“Ainda Estou Aqui”: A memória da Ditadura Militar no Brasil
- RPI Webtv
- 25 de jan. de 2025
- 3 min de leitura
Por Ana Domingues — rpi webtv
Protagonista no cinema nacional, todo brasileiro já escutou falar do sucesso de “Ainda Estou Aqui”. Mas o que afinal faz deste filme tão importante para o país e para nossa história? Bom, como primeiro foco na raiz de todo o enredo, o povo brasileiro em si tem poucas fontes e relatos de vivências de uma das épocas mais sombrias de nossa história. Inclusive há quem diga que ela nem mesmo existiu.

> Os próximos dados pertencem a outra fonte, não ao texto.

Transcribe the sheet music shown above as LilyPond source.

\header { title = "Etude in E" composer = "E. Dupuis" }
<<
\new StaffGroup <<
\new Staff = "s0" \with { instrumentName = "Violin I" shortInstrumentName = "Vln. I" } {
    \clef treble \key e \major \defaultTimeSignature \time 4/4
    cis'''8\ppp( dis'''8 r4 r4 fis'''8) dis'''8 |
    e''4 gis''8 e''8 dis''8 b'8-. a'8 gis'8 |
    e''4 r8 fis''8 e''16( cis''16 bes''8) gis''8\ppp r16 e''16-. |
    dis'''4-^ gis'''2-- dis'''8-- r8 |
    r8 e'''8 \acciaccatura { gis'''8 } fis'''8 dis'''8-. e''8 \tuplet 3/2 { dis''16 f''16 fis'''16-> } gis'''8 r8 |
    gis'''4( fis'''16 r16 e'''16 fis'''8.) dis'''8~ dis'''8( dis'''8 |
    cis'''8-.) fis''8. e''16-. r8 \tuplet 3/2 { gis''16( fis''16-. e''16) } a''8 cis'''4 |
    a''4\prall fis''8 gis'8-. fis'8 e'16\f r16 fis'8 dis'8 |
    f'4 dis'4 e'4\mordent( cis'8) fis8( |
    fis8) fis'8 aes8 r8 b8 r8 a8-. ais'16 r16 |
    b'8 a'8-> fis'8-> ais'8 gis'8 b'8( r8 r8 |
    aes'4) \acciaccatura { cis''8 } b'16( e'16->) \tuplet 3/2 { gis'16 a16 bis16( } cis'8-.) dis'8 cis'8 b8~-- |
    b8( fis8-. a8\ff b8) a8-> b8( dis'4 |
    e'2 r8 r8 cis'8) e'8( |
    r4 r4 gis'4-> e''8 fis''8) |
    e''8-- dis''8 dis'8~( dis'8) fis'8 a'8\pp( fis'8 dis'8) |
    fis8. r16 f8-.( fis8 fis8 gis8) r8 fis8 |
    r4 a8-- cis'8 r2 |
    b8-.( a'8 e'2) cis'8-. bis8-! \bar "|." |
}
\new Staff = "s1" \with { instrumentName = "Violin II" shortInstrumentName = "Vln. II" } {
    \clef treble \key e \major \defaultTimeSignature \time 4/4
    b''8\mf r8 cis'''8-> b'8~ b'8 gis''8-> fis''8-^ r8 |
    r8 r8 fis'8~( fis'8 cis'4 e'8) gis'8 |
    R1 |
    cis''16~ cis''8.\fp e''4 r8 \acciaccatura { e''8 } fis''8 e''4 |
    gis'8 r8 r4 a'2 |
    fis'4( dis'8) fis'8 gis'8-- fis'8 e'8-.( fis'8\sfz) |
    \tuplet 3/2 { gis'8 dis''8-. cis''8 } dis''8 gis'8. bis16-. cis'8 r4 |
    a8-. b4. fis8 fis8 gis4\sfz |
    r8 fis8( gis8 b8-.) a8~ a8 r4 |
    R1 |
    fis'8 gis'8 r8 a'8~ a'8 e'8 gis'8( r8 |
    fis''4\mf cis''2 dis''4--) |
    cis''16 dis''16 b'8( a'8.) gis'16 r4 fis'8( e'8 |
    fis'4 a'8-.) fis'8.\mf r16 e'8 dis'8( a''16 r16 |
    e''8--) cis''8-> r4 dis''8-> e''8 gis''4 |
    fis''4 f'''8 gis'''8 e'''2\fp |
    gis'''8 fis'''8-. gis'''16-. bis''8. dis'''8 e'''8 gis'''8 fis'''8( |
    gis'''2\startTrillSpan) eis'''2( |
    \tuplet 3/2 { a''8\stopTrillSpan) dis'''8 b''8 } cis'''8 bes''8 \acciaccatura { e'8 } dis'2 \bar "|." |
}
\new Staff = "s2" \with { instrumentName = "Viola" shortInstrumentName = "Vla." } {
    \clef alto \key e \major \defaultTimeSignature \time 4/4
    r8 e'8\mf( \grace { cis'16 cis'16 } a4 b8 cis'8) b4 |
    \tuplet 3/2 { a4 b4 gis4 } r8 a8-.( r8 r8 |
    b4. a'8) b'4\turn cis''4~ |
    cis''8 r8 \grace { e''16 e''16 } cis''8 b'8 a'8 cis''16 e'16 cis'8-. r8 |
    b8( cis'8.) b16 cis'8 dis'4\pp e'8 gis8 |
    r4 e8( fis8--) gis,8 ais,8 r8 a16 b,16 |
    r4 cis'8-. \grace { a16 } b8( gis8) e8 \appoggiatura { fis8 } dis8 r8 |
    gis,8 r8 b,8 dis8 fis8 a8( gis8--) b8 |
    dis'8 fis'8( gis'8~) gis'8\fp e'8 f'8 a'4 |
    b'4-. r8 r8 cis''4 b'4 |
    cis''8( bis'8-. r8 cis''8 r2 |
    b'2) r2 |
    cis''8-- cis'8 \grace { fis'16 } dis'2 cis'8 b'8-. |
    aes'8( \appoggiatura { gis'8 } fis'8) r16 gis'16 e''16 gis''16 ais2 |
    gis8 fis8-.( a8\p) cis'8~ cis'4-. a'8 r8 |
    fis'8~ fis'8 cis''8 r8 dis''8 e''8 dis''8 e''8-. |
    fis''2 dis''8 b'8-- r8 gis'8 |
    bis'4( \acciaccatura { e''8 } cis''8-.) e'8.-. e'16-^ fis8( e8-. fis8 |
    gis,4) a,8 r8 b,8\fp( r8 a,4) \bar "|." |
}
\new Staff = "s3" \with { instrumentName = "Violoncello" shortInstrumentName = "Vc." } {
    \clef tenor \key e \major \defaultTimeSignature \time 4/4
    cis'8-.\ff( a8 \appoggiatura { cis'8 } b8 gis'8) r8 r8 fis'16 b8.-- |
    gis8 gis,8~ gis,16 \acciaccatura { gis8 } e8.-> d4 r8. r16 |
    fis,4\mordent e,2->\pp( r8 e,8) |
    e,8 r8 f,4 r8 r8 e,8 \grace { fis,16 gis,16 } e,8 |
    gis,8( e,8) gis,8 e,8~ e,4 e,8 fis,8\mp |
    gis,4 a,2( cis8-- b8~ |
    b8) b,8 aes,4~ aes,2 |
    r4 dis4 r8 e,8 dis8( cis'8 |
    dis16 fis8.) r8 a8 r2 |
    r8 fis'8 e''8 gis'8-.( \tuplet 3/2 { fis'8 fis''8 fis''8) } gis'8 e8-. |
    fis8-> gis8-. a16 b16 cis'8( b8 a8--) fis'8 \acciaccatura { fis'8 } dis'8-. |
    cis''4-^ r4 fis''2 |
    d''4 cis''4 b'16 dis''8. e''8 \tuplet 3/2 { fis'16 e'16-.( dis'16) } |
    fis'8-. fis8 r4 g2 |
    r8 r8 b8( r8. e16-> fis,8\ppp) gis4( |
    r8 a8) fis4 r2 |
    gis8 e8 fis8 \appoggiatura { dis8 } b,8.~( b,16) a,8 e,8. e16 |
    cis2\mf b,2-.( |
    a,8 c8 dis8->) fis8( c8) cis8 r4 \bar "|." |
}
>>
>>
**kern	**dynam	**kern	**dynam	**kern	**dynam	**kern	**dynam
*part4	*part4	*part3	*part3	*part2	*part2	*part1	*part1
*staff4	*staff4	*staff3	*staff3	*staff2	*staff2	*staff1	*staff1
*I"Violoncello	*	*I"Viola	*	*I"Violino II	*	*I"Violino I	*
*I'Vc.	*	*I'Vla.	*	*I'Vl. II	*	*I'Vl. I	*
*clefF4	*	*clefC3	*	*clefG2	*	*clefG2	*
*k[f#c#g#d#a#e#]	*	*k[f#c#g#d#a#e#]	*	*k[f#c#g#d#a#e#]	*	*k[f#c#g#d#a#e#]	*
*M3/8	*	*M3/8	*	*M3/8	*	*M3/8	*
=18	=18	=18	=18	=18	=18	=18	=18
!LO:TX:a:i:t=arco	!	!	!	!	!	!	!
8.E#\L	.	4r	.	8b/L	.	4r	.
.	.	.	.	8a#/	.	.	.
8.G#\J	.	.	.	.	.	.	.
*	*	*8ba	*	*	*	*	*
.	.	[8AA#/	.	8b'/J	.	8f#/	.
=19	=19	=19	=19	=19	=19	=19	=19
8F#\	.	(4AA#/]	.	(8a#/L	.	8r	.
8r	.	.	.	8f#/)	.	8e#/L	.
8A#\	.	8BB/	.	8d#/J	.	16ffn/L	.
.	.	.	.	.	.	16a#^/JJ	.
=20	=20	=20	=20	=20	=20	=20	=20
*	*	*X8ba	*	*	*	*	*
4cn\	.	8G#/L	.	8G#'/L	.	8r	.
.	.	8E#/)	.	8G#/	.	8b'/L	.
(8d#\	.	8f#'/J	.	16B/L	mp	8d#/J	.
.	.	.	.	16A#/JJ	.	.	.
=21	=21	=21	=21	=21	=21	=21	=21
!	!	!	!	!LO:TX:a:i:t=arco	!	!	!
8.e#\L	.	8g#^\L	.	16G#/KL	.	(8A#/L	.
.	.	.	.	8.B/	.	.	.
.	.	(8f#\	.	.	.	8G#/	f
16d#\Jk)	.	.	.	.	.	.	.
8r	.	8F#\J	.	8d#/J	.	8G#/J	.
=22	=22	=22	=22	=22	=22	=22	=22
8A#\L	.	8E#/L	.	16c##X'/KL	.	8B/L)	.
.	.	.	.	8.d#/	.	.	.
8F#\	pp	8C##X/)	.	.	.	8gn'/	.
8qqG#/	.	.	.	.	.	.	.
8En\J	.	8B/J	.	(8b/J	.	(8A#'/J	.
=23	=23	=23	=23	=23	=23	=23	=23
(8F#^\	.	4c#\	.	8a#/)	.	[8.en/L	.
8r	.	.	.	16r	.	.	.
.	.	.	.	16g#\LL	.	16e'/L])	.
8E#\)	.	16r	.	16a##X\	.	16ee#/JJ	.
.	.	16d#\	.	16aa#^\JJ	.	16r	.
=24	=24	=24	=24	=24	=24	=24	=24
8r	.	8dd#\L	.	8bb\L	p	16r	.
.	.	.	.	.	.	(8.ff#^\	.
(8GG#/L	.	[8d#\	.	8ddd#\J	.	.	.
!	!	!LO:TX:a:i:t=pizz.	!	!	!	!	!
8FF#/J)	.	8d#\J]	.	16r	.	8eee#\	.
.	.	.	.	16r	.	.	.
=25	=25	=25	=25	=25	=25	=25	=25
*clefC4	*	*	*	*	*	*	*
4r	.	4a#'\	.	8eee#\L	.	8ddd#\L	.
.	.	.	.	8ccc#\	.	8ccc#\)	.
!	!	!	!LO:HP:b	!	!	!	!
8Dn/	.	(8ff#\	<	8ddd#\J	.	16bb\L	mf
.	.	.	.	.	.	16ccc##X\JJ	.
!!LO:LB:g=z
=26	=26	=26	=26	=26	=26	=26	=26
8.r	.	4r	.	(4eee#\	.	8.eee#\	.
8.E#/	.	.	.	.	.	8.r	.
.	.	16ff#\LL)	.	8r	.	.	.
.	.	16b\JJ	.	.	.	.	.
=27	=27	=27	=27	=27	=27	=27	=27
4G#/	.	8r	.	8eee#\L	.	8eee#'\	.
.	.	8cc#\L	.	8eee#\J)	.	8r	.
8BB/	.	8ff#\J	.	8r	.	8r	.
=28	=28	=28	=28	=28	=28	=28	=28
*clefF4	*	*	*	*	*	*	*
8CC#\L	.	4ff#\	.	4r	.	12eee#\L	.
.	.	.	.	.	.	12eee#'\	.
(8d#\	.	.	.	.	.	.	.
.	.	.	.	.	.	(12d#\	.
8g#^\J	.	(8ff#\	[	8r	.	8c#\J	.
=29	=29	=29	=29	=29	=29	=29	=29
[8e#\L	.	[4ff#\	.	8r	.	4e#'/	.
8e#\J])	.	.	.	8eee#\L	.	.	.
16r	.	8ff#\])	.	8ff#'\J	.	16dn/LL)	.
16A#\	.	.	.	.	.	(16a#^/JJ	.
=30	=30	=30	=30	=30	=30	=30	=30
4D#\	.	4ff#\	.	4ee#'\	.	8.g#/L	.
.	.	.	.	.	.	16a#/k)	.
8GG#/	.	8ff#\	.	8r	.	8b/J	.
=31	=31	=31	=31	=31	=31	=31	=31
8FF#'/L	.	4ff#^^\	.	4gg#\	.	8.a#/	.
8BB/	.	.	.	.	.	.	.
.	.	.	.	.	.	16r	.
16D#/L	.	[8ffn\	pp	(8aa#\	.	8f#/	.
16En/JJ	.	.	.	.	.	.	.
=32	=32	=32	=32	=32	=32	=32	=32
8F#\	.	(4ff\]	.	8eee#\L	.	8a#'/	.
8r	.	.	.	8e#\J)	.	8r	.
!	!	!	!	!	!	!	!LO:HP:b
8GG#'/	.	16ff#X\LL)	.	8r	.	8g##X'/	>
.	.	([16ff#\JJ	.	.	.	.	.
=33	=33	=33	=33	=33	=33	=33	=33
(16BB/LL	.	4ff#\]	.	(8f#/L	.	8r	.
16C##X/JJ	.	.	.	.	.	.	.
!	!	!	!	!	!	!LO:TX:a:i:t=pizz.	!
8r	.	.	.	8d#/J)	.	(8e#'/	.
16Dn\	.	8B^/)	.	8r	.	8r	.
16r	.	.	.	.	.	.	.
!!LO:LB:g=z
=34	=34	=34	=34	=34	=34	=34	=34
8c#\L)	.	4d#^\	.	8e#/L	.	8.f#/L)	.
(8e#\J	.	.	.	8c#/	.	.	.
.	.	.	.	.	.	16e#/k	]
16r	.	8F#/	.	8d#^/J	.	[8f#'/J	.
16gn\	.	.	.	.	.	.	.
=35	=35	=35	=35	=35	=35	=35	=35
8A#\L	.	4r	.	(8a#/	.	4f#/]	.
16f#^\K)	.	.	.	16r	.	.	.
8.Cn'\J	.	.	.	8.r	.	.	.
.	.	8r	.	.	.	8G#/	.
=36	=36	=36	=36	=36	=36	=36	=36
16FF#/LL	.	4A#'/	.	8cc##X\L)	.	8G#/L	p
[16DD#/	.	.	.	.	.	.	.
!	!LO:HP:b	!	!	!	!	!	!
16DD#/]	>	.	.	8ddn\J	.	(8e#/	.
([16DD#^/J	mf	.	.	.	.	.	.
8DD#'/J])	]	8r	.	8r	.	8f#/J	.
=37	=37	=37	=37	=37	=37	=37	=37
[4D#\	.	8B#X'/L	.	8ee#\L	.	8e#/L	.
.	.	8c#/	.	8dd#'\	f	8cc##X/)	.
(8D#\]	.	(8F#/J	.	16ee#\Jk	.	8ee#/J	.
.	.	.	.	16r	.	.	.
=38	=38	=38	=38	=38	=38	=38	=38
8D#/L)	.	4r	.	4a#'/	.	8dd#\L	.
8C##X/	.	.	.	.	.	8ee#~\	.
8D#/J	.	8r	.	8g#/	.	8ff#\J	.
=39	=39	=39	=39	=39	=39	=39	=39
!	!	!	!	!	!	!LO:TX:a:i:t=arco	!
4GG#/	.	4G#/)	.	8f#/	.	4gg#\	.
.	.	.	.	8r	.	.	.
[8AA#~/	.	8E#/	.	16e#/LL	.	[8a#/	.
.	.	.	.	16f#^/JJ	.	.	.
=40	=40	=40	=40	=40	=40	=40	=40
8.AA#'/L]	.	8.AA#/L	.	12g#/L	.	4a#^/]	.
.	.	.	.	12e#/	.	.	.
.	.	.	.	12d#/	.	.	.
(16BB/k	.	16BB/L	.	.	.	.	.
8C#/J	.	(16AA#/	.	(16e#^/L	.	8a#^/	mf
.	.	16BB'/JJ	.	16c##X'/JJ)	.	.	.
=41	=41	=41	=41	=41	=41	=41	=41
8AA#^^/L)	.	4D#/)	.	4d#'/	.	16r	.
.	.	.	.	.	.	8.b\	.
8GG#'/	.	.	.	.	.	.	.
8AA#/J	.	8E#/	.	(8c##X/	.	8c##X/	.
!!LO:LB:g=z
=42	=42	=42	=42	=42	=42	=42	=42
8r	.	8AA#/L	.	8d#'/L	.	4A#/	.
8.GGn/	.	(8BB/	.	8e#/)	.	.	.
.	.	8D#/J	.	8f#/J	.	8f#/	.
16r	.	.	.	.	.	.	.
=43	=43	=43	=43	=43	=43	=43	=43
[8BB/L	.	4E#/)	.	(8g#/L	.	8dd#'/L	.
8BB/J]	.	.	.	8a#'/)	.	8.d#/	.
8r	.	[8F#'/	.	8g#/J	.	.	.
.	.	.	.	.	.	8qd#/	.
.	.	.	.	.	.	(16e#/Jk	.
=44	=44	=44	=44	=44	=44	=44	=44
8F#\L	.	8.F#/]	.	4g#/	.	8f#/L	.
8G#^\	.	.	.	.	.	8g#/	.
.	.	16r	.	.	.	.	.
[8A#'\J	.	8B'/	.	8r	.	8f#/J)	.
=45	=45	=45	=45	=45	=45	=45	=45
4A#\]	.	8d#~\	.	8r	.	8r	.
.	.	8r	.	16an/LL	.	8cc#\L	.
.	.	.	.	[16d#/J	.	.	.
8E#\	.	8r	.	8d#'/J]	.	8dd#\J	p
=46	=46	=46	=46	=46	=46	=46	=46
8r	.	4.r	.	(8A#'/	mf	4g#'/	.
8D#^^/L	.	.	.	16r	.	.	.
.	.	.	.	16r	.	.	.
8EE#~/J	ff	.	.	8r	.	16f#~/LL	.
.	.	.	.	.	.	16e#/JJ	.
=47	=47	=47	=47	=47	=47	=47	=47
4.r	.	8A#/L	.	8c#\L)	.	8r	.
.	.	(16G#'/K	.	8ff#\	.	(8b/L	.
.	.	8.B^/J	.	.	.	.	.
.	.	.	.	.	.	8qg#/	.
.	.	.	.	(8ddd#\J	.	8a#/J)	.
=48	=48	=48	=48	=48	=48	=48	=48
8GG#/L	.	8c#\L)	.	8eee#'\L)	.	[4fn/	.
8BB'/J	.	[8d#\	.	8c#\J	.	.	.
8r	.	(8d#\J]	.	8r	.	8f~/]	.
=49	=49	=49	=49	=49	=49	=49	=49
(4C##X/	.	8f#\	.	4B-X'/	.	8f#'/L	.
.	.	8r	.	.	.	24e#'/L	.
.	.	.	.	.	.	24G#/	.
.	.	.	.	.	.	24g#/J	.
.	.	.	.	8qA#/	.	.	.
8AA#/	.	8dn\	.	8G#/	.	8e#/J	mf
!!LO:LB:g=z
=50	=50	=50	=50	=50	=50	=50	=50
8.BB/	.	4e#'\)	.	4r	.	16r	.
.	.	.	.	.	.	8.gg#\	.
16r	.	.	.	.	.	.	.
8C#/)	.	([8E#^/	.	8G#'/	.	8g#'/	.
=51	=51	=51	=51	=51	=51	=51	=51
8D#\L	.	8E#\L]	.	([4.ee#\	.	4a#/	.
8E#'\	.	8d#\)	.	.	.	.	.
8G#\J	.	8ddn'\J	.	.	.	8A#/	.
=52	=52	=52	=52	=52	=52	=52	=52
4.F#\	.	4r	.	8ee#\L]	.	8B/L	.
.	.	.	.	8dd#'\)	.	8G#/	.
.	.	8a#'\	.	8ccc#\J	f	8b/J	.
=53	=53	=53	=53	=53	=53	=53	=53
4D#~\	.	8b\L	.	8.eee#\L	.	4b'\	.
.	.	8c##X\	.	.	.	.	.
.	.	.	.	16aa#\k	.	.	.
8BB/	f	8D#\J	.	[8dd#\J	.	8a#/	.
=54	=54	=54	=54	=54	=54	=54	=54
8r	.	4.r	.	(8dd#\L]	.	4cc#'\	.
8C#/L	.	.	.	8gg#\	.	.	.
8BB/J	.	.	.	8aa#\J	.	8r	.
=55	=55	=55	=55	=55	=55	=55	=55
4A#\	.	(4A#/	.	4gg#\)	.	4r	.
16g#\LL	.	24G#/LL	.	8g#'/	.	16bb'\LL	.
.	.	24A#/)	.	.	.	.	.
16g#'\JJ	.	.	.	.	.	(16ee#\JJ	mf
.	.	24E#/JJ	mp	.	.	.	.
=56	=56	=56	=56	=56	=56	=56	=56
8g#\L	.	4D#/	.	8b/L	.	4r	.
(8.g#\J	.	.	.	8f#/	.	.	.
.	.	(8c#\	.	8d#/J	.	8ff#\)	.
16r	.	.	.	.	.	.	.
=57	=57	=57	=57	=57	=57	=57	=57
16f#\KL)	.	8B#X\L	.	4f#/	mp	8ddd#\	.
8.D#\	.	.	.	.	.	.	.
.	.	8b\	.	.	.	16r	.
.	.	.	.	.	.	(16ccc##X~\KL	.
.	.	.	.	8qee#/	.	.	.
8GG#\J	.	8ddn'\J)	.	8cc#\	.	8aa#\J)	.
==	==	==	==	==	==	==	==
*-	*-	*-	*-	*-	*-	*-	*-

A Ditadura Brasileira tem diversos responsáveis, lados obscuros e consequências. Porém só é possível contar a história de Eunice Paiva e toda sua família com a Lei de Acesso à Informação, assinado em 2011, pela até então Presidente da República Dilma Rousseff, que foi também uma das vítimas da ditadura militar.
Com financiamento privado de Walter Salles e Globoplay a adaptação do livro, de mesmo nome, escrito por Marcelo Paiva conquistou o público desde o primeiro teaser. Cenas cativantes, elenco talentoso, é possível sentir a dor de cada personagem ao longo da trama.
Cativando não somente o público, mas por diversos críticos, o longa metragem brasileiro conquistou o prêmio de melhor roteiro no Festival de Veneza sendo aplaudido por 11 (ONZE) minutos ininterruptos; foi indicado ao Globo de Ouro de Melhor Filme Estrangeiro sendo desbancado por Emília Perez e proporcionou a atriz principal, Fernanda Torres, o prêmio de Melhor Atriz de Drama na mesma premiação.
Recordes já foram quebrados apenas com a indicação para o Globo de Ouro, porém como para o brasileiro nada é mais importante que o Brasil conquistar grandes feitos, queríamos uma indicação ao Oscar, afinal conseguimos o Globo de Ouro, o que custa sonhar um pouco mais? Fernanda Torres conquistou o Globo de Ouro e as chances para uma indicação ao Oscar aumentaram, junto às expectativas foram criadas ao redor do país, não do mundo!
Através das redes sociais foi possível ver diversos latinos torcendo para uma indicação do filme, bom sonhar é de graça, mas a vida presta o suficiente para que o longa fosse indicado a 3 (TRÊS) categorias da maior premiação do cinema. Comparando com futebol, é o Brasil chegando em uma final de copa do mundo novamente. Na música? Um artista brasileiro foi indicado ao Grammy. Enfim, acho que deu para entender né?
O retrato de uma época tão sombria da história brasileira conseguir alcançar tantas pessoas ao redor do mundo, coloca nosso país em um patamar inimaginável. Fernanda Torres pediu para que não torcemos como se fosse uma Copa do Mundo, difícil. Para o brasileiro, melhor que nossa cultura, é poder comemorar a vitória dos nossos. Para Rebecca Andrade era difícil desbancar Simone Biles, o brasileiro acreditou e se tornou realidade. Rayssa Leal brincou com os resultados por DUAS vezes no último ano e virou o jogo.
Eu acredito que enquanto existir um brasileiro com fé em outro, existirá uma chance. A indicação ao Oscar trouxe uma visibilidade para um período que estava escondido e que fazem de tudo para que se mantenha assim, Walter Salles, Fernanda Torres, Selton Mello, Fernanda Montenegro e todos que participaram em cada detalhe deste filme, honraram não somente a vida e história de Rubens e Eunice Paiva, mas de cada um dos mortos e torturados pela ditadura militar.
É necessário relembrar para que nunca se repita. Sem anistia.